Following in the footsteps of China, Nigeria will attempt to curb price swings on its stock market by introducing a circuit breaker system as equities in Africa’s biggest oil producer have plunged so far this year, Bloomberg reports.
According to the Bloomberg report, trading on the Nigerian Stock Exchange (NSE) will be stopped if the index moves 5 percent from the last close, and if the circuit breaker triggers for a second time then trading will be suspended for the remainder of the day.
Trading on the Nigerian Stock Exchange will be stopped for 30 minutes if the All Share Index moves 5 percent from the previous day’s close between 10:15 a.m. and 1:45 p.m., the Lagos-based bourse said in a statement on its website. The market will close for the day if the circuit breaker is triggered for a second time or after 13:45 p.m.
The move comes as the NSE experienced its sixth day of losses as The All Share Index fell 3 percent on Friday, extending its weekly fall to 13 percent, the most in the world after Egypt. The index has plunged 18 percent so far this year, which is the worst start since at least 1999, according to Bloomberg data.
“Investors are panicking with oil prices having dropped significantly in the past week,” Seun Olanipekun, an analyst at Investment One told Bloomberg. “It’s the NSE trying to manage the market so that the All Share Index doesn’t significantly decline.”

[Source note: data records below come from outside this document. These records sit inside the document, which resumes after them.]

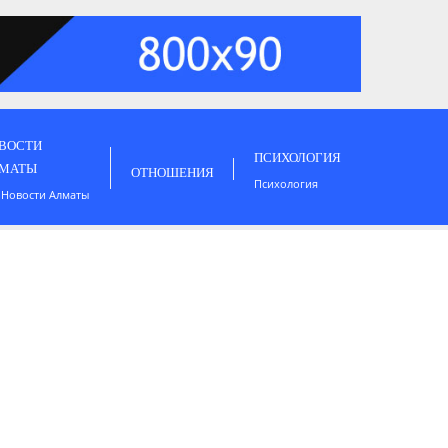
ВОСТИ
ПСИХОЛОГИЯ
МАТЫ
ОТНОШЕНИЯ
Психология
 Новости Алматы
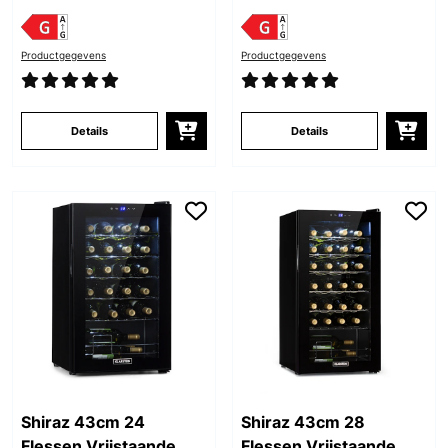
Productgegevens
Productgegevens
Details
Details
Shiraz 43cm 24
Shiraz 43cm 28
Flessen Vrijstaande
Flessen Vrijstaande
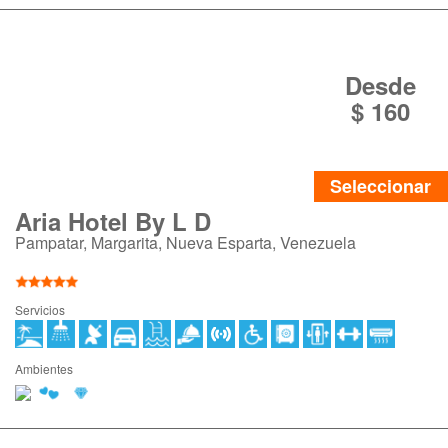
Desde
$ 160
Seleccionar
Aria Hotel By L D
Pampatar, Margarita, Nueva Esparta, Venezuela
Servicios
Ambientes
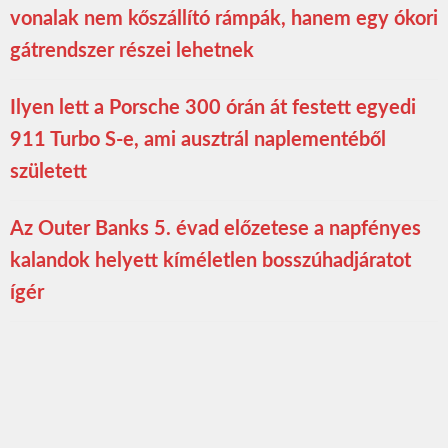
vonalak nem kőszállító rámpák, hanem egy ókori
gátrendszer részei lehetnek
Ilyen lett a Porsche 300 órán át festett egyedi
911 Turbo S-e, ami ausztrál naplementéből
született
Az Outer Banks 5. évad előzetese a napfényes
kalandok helyett kíméletlen bosszúhadjáratot
ígér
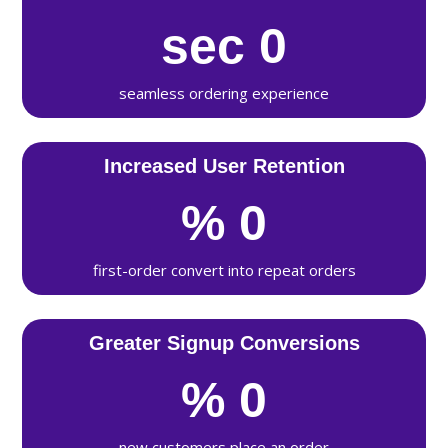
sec
0
seamless ordering experience
Increased User Retention
%
0
first-order convert into repeat orders
Greater Signup Conversions
%
0
new customers place an order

The implementation of the circuit breaker rule was originally approved by Nigerian authorities in May 2014.
At the start of 2016, China rolled out a new controversial circuit breaker system and during the first trading session of the new year, on January 4, markets tumbled.
The first halt of Chinese stocks that day was triggered at 1:13 p.m. local time as losses in the CSI 300 reached 5 percent. After the suspension was lifted investors then rushed to sell, with turnover peaking in the final minute before a 7 percent slump froze trading in shares, futures, and options for the remainder of the day.
Later that week, on Thursday January 7, China’s Central Bank accelerated the pace of the devaluation of the Chinese yuan, and thus sent markets into a freefall.
China halted the day’s trading on January 7, after only 29 minutes of opening up as shares crashed by over 7 percent, the second time that week that trading for the day was suspended.
Later that day, China decided to scrap its circuit breaker system after learning the hard way that it spurred investors to rush to sell on days of sharp declines.